Jane tried to crawl toward the dagger, and Henry laughed, removing his belt and throwing it on the floor.
“Now, I bet this gets good,” Deimos said to me.
Everything froze.
“Well, that’s odd,” Deimos said. “I don’t remember
hitting pause.”
“I did,” said my voice, and Erebus appeared beside him. “You, Deimos, are a selfish, cruel little man who should have left well enough alone.”
The vision disappeared, replaced with everything exactly as it was when I found Jane.
“Who the fuck are you?”
“My name is Erebus,” he said. “And you tried to make Nathan see an altered memory. If you’d made him relive the actual thing over and over again, you’d have broken him. But you decided that wasn’t enough. You wanted him to suffer more. You tried to change the moment from what actually happened to what he imagined happened. And now I’m here, because although I can’t interfere with his memories as they are, I sure as hell can interfere with those that are made up.”
Deimos grabbed Erebus’s arm, but nothing happened.
“Good try. My turn.” Erebus placed a hand on Deimos’s chest, and the entire wall behind him exploded outward, taking him with it. I turned to watch as Deimos and most of my house hit the mud outside. He bounced along until a large tree stopped him.
“Make him suffer for this. Make him know real fear.” Erebus’s words were said to me with a cold detachment, but his eyes revealed the fury within. He touched me on my head, and the fear and pain that had been coursing through me vanished, replaced with something else. Something much more terrifying. The need to hurt the one who had wronged me.

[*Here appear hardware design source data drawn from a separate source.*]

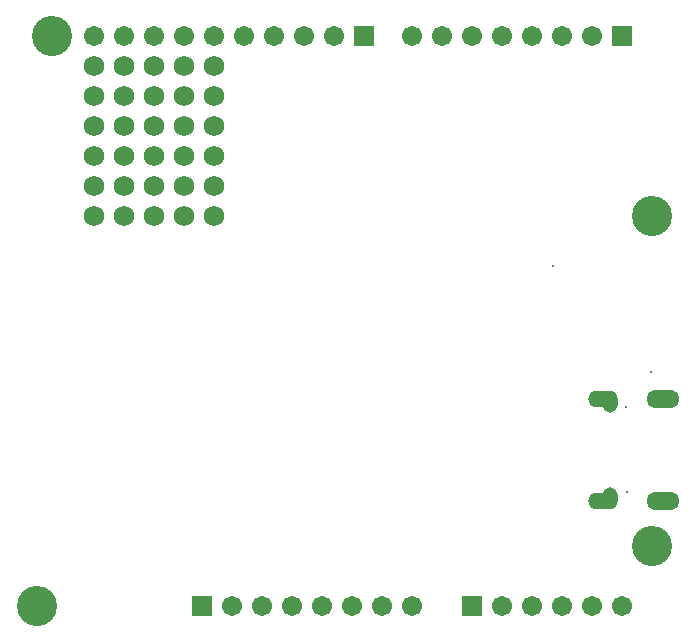
<source format=gbs>
G04*
G04 #@! TF.GenerationSoftware,Altium Limited,Altium Designer,19.0.15 (446)*
G04*
G04 Layer_Color=16711935*
%FSLAX44Y44*%
%MOMM*%
G71*
G01*
G75*
%ADD183C,0.2032*%
%ADD184C,1.7032*%
%ADD185R,1.7032X1.7032*%
%ADD186O,1.3032X1.6532*%
%ADD187O,2.5032X1.4032*%
%ADD188O,2.8032X1.5032*%
%ADD189C,1.7272*%
%ADD190C,3.4032*%
D183*
X831204Y567604D02*
D03*
X914204Y477604D02*
D03*
X893044Y447934D02*
D03*
X893694Y375934D02*
D03*
D184*
X620264Y762504D02*
D03*
X442464D02*
D03*
X467864D02*
D03*
X493264D02*
D03*
X518664D02*
D03*
X544064D02*
D03*
X569464D02*
D03*
X594864D02*
D03*
X645664D02*
D03*
X864104D02*
D03*
X838704D02*
D03*
X813304D02*
D03*
X787904D02*
D03*
X762504D02*
D03*
X737104D02*
D03*
X711704D02*
D03*
X889504Y279904D02*
D03*
X864104D02*
D03*
X838704D02*
D03*
X813304D02*
D03*
X787904D02*
D03*
X559304D02*
D03*
X584704D02*
D03*
X610104D02*
D03*
X635504D02*
D03*
X660904D02*
D03*
X686304D02*
D03*
X711704D02*
D03*
D185*
X671064Y762504D02*
D03*
X889504D02*
D03*
X762504Y279904D02*
D03*
X533904D02*
D03*
D186*
X879894Y371994D02*
D03*
Y451874D02*
D03*
D187*
X873694Y368734D02*
D03*
Y455134D02*
D03*
D188*
X924194Y368734D02*
D03*
Y455134D02*
D03*
D189*
X442464Y737104D02*
D03*
X467864D02*
D03*
X493264D02*
D03*
X518664D02*
D03*
X544064D02*
D03*
Y711704D02*
D03*
X518664D02*
D03*
X493264D02*
D03*
X467864D02*
D03*
X442464D02*
D03*
X544064Y686304D02*
D03*
X518664D02*
D03*
X493264D02*
D03*
X467864D02*
D03*
X442464D02*
D03*
X544064Y660904D02*
D03*
X518664D02*
D03*
X493264D02*
D03*
X467864D02*
D03*
X442464D02*
D03*
X544064Y635504D02*
D03*
X518664D02*
D03*
X493264D02*
D03*
X467864D02*
D03*
X442464D02*
D03*
X544064Y610104D02*
D03*
X518664D02*
D03*
X493264D02*
D03*
X467864D02*
D03*
X442464D02*
D03*
D190*
X914904Y330704D02*
D03*
Y610104D02*
D03*
X394204Y279904D02*
D03*
X406904Y762504D02*
D03*
M02*

</source>
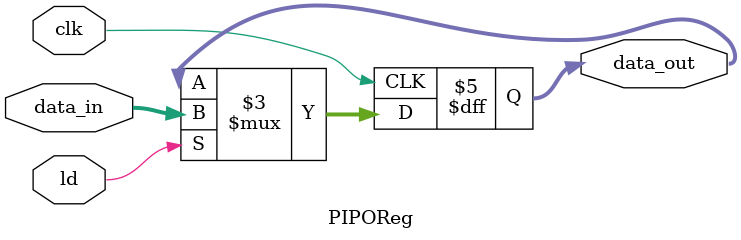
<source format=v>
`timescale 1ns / 1ps
module PIPOReg(
    input  [15:0] data_in,
    output reg [15:0] data_out,
    input  clk,
    input  ld
);
    initial data_out = 16'd0;
    
    always @(posedge clk) begin
        if (ld)
            data_out <= data_in;
    end
endmodule

</source>
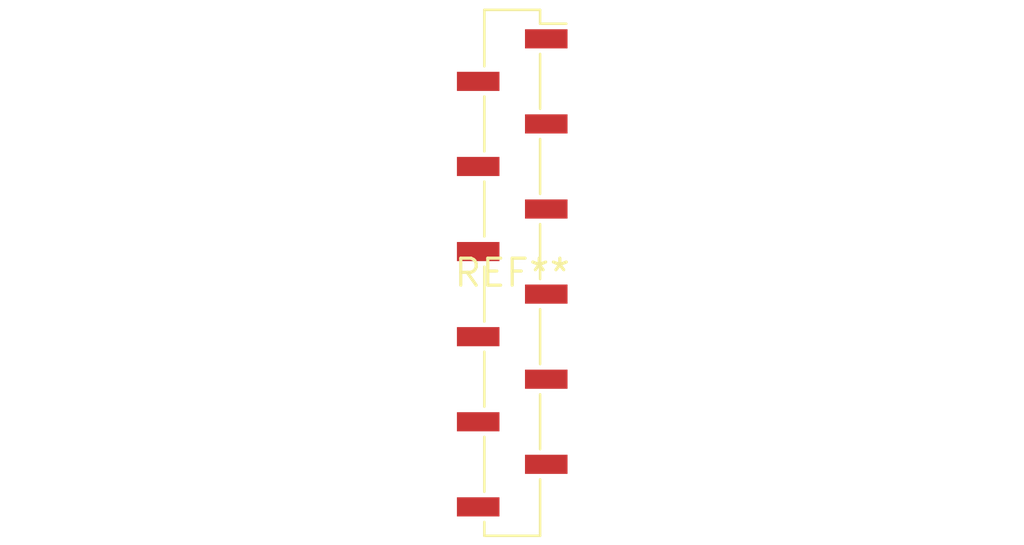
<source format=kicad_pcb>
(kicad_pcb (version 20240108) (generator pcbnew)

  (general
    (thickness 1.6)
  )

  (paper "A4")
  (layers
    (0 "F.Cu" signal)
    (31 "B.Cu" signal)
    (32 "B.Adhes" user "B.Adhesive")
    (33 "F.Adhes" user "F.Adhesive")
    (34 "B.Paste" user)
    (35 "F.Paste" user)
    (36 "B.SilkS" user "B.Silkscreen")
    (37 "F.SilkS" user "F.Silkscreen")
    (38 "B.Mask" user)
    (39 "F.Mask" user)
    (40 "Dwgs.User" user "User.Drawings")
    (41 "Cmts.User" user "User.Comments")
    (42 "Eco1.User" user "User.Eco1")
    (43 "Eco2.User" user "User.Eco2")
    (44 "Edge.Cuts" user)
    (45 "Margin" user)
    (46 "B.CrtYd" user "B.Courtyard")
    (47 "F.CrtYd" user "F.Courtyard")
    (48 "B.Fab" user)
    (49 "F.Fab" user)
    (50 "User.1" user)
    (51 "User.2" user)
    (52 "User.3" user)
    (53 "User.4" user)
    (54 "User.5" user)
    (55 "User.6" user)
    (56 "User.7" user)
    (57 "User.8" user)
    (58 "User.9" user)
  )

  (setup
    (pad_to_mask_clearance 0)
    (pcbplotparams
      (layerselection 0x00010fc_ffffffff)
      (plot_on_all_layers_selection 0x0000000_00000000)
      (disableapertmacros false)
      (usegerberextensions false)
      (usegerberattributes false)
      (usegerberadvancedattributes false)
      (creategerberjobfile false)
      (dashed_line_dash_ratio 12.000000)
      (dashed_line_gap_ratio 3.000000)
      (svgprecision 4)
      (plotframeref false)
      (viasonmask false)
      (mode 1)
      (useauxorigin false)
      (hpglpennumber 1)
      (hpglpenspeed 20)
      (hpglpendiameter 15.000000)
      (dxfpolygonmode false)
      (dxfimperialunits false)
      (dxfusepcbnewfont false)
      (psnegative false)
      (psa4output false)
      (plotreference false)
      (plotvalue false)
      (plotinvisibletext false)
      (sketchpadsonfab false)
      (subtractmaskfromsilk false)
      (outputformat 1)
      (mirror false)
      (drillshape 1)
      (scaleselection 1)
      (outputdirectory "")
    )
  )

  (net 0 "")

  (footprint "PinSocket_1x12_P2.00mm_Vertical_SMD_Pin1Right" (layer "F.Cu") (at 0 0))

)

</source>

I stood up and shook Erebus’s hand. “Thank you.”
“This meeting between you and me—this one you’ll remember. I’ll make sure of it. Just because this is your memory, that doesn’t mean you can’t change it to suit the moment. The imaginary and the real aren’t so different. One doesn’t erase the other. You’re in charge now. When you want to leave this place, kill him. He’s the anchor holding you both here.”
I didn’t understand what he meant. Had we spoken before and I couldn’t remember? But I pushed it aside and stepped through the remains of the door and into the howling winds
outside
.
As I made my way toward a motionless Deimos, the house itself moved to create steps for me, those parts of the ruined structure vanishing once they had finished with their usefulness. There was no magic here—just Erebus allowing me control over my own mind once more.
Planks of wood covered the mud until I was standing above Deimos, who was bleeding slightly from his nose.
“How’d you do that?” he demanded. “This is my domain.”
He grabbed my hand. And fear awoke in him as he realized there was nothing he could do.
“This is my mind,” I told him as Deimos released me and scrambled away. “You wanted to fuck around in here so badly—let me show you the sights.”
I moved quickly and grabbed his hand, crushing it by wrapping it in air and squeezing while I ignored his screams. I released it and the limb was whole once more. I gripped his collar and dragged him to his feet, head-butting him and then slamming the back of his skull against the tree.
“You should not have done this,” I said as he slumped to the ground. “You should not have shown me these things. No one should be forced to relive the worst moments of their life. No one.” I looked back at my house. “But maybe you should be forced to live someone else’s.” I clicked my fingers, and the world changed. We were no longer outside; there was no longer a storm or mud, or anything I’d loved.